Focus: The real point though has to do with the days surrounding this event. Alan had appointments at the Clinic Thursday and Friday. We never really get to enjoy Cleveland as a city and honestly, Alan has PTSD just driving through it. We decided to stay in a hotel (where the Gala was) both nights and try to find some fun events/food to have a mini vacation and change our mental stigma. This was Reese’s first time in a hotel. We knew the hotel would be distracting and disruptive to her sleep schedule but then add on the pre-dawn wake up to get to cleveland, candy binging, room service, and being a late night party monster/dance machine. These few days without her stable schedule just compounded the strength of this toddler tornado and created our most difficult days of parenting yet. By Saturday night, bedtime was a feisty, exhausted, emotional battle and all three of us were at wits end. I sat in the rocker extra that night, calming her while manifesting my frustration into silent tears, beyond overwhelmed. Two year old Reese was sweet, innocent, and so grateful for every moment with mom and dad. Three year old Reese though, is proud of her independence, determined but stubborn and opinionated, and although she is still immensely sweet and loving, is too smart for her own good and her comprehension and retention is baffling. But that’s when it hit me… she knows – she knows what happened to dad, what is currently happening, what dad’s limitations are, how happy her family makes her, and who her dad is. She loved him 6 months ago but she knows him now. Her memories are solidifying. I know this happens for all parents and all kids. It’s not special because of that. These are days we were not promised. These memories are being created on borrowed time. Tragic accidents will sadly continue to happen in this world far too often. Organ donation had never been hoping that someone dies, it is acknowledging that there is a way to forward hope and light out of a tragedy that already happened. The six months of growth we have experienced post-transplant is another homage to our donor angel. These days are priceless. None of the bad days are actually bad because we have been given the opportunity to experience this together. 

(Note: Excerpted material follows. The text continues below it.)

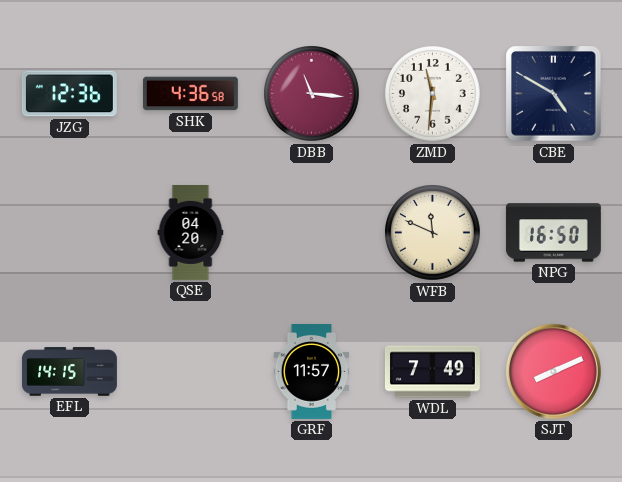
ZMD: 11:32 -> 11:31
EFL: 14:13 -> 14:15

I have been trying to piece this post together for a few weeks actually and as new developments alter my thoughts, it transitioned to the most recent emotions and anecdotes. It definitely does not feel like my most elegant writing so I’m sorry if the reading is quite disjointed actually. Two and a half months was far too much to cover. Biggest take aways are that Alan’s kidney isn’t perfect but it’s working better than his originals have in the past year and seems stable. Rejection was identified & treated and Alan felt the positive effects. Complications of transplant life still threaten quality of life but the motivation to bare and push forward continues to win out. The swift changes, complications, and unplanned hospital visits have solidified that it is still too soon to consider finding/returning to employment just yet. The fundraiser gala was incredible. Reese has challenged us on a few occasions recently but it is so uplifting to have Alan here to witness this growth and change. Overall, she is still an incredible kid and we feel so lucky to share each day together. We are 87 steps forward and 31 steps back. I will celebrate and share our smaller moments with you sooner but life is happy and the good is outweighing the bad for the first time in years.